Notwithstanding these limitations, the findings of this study suggest that the development of a stroke-specific dysphagia PROM may be necessary. Such a measurement tool should include a broad range of assessment items that equally target Body Functions, Activity and Participation and Environmental Factors, while adhering to the Consensus-based Standards for the selection of Health Measurement Instruments (COSMIN) checklist [
44]. With consideration for previous literature which has explored the experiences of persons with dysphagia following stroke [
19,
20] factors to include within the environmental domain might include consideration of both formal and informal supports and if these supports are meeting the needs of the person with dysphagia, or the person’s level of satisfaction with the availability and relevance of dysphagia healthcare services.

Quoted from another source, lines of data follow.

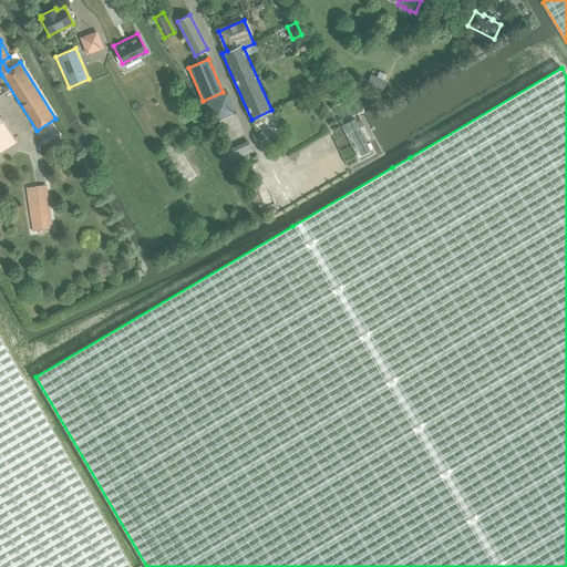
[(367,83),(382,91),(387,82),(384,81),(387,75),(379,72),(377,76),(371,74),(367,83)]
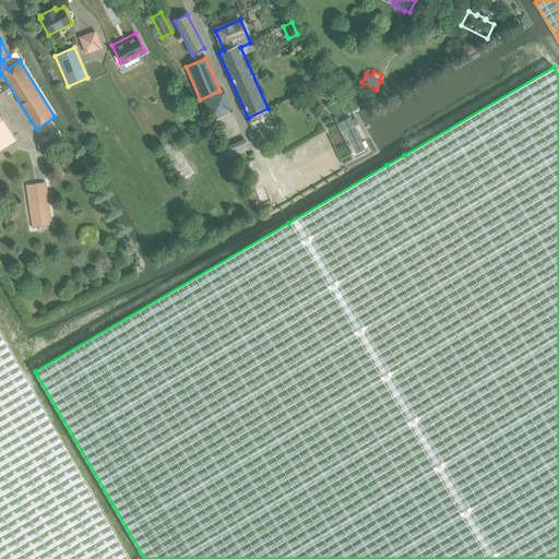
[(212,121),(233,111),(224,91),(203,99),(212,121)]
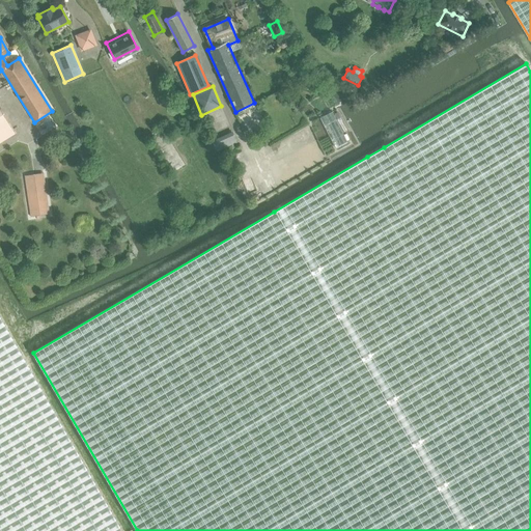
[(0,142),(15,134),(0,110),(0,142)]
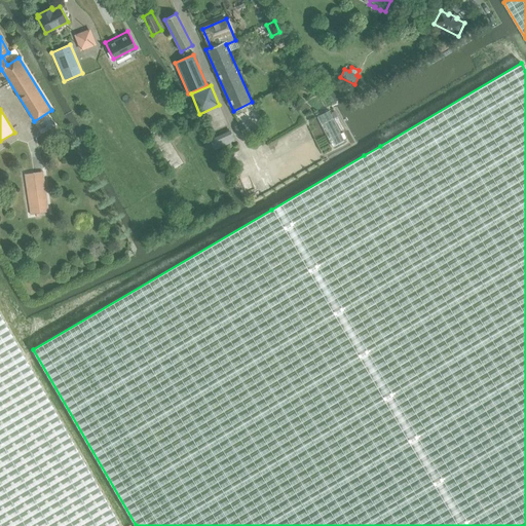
[(329,111),(316,117),(332,147),(344,141),(329,111)]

Furthermore, any PROM should ideally be developed in collaboration with the clinical population for which the measure is intended to be used, otherwise the relevance and appropriateness of the tool cannot be guaranteed [
45].
It is acknowledged that this study has not considered and mapped all the possible PROMs that are available and in use for persons with dysphagia following stroke (e.g. the DHI), as these were not commonly used in the included studies in this review. However, similar generic dysphagia QOL tools that are available, will also likely to be limited in their ability to truly capture and measure the complex perspectives and experiences [
46]. Consequently, it has been suggested that disease-specific PROMs are necessary for use in clinical trials following stroke, where the intervention goals include reduction in symptoms, improvement in function or a change in QOL [
46]. The need for a disease-specific dysphagia QOL assessment tool to support day to day clinical practice has also been reported by clinicians working internationally with people with dysphagia following stroke [
47].
Finally, it is worth noting that the findings of this study suggest that dysphagia research following stroke is currently lacking a uniform and consistent approach to outcome measurement in general. A total of 30 outcome measures were identified in the first stage of the scoping review. Beyond the Penetration Aspiration Scale [
48], which was cited 30 times, there was significant heterogeneity in the other measures that were included. Consideration should therefore be given to the development of a COS for dysphagia research following stroke, with this core outcome set including a stroke-specific dysphagia PROM.